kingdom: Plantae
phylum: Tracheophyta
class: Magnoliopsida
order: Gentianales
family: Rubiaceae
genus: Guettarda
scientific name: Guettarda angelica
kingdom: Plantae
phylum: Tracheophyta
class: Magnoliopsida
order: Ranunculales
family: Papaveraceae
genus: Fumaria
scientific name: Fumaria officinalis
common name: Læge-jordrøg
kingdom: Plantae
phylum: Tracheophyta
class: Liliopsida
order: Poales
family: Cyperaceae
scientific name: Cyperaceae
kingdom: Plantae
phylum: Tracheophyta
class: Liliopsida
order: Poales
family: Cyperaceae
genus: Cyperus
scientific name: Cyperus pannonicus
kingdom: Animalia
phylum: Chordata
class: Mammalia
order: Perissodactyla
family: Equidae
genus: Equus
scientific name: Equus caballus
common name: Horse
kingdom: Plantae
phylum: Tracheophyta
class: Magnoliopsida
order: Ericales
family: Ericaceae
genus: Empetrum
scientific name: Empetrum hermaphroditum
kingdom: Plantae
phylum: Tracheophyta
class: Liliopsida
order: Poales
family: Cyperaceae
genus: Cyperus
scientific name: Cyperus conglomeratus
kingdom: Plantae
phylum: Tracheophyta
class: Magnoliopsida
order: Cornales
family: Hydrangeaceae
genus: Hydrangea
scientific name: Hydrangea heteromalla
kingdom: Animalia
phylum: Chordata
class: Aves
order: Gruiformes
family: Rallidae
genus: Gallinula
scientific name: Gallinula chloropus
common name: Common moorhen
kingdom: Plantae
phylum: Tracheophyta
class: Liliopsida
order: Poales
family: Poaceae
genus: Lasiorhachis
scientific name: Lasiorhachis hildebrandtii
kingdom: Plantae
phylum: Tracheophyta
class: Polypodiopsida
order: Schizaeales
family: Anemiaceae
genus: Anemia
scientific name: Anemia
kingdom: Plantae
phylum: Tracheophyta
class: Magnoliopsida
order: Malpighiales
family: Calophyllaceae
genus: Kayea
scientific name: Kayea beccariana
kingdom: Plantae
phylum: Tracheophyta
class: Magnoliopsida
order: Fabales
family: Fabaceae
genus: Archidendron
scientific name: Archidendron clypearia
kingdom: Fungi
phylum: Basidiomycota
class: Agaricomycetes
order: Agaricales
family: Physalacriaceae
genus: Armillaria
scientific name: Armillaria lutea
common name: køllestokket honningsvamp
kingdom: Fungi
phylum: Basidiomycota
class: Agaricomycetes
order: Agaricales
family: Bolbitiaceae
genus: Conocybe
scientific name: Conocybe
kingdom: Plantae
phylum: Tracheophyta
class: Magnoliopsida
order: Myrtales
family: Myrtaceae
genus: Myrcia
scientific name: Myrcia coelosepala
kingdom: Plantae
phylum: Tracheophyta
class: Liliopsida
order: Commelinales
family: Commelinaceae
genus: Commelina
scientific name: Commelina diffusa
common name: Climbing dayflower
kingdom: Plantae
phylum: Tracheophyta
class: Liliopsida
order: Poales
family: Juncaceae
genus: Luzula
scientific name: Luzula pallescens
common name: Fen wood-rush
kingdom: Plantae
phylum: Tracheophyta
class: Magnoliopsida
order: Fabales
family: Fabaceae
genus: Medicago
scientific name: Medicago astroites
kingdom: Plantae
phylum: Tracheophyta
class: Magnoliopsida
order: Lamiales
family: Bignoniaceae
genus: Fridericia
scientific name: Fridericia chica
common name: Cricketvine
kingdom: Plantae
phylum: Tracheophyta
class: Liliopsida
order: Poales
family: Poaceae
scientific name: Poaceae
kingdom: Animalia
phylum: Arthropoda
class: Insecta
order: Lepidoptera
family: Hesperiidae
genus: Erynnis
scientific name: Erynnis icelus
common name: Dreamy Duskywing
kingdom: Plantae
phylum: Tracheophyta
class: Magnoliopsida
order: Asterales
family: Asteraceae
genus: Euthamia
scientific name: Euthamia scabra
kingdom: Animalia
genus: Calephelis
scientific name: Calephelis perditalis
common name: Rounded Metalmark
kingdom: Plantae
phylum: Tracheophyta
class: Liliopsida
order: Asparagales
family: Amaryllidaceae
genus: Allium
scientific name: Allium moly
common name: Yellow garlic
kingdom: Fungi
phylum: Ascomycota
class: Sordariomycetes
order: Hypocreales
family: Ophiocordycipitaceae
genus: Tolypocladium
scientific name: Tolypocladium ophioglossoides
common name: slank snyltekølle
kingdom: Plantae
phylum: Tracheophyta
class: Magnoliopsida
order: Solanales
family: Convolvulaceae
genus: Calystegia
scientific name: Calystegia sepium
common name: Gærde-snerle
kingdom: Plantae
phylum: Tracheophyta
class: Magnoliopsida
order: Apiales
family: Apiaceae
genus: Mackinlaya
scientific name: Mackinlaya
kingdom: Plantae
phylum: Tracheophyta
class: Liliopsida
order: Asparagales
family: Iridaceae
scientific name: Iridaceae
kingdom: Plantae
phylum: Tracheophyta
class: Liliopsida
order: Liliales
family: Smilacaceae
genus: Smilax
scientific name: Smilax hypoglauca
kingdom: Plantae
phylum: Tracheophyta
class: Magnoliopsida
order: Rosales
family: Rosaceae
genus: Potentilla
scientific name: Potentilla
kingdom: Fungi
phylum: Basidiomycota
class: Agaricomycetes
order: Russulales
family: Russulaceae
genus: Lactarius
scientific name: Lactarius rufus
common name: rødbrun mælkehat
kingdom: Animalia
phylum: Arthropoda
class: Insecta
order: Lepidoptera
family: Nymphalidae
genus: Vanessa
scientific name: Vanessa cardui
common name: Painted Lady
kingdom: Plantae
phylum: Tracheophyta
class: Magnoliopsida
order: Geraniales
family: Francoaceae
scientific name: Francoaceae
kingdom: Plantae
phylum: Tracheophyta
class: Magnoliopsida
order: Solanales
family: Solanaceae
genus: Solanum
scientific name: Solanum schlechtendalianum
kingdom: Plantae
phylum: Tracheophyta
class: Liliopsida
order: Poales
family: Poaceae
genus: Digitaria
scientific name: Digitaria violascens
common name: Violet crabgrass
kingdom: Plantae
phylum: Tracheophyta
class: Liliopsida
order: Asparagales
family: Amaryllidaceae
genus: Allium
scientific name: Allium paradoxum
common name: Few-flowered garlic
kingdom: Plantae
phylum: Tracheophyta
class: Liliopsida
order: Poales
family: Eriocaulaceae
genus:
++++
From the entries, pull out every line containing the string "Allium", matching case exactly.

### COMPLETED TASK:
genus: Allium
scientific name: Allium moly
genus: Allium
scientific name: Allium paradoxum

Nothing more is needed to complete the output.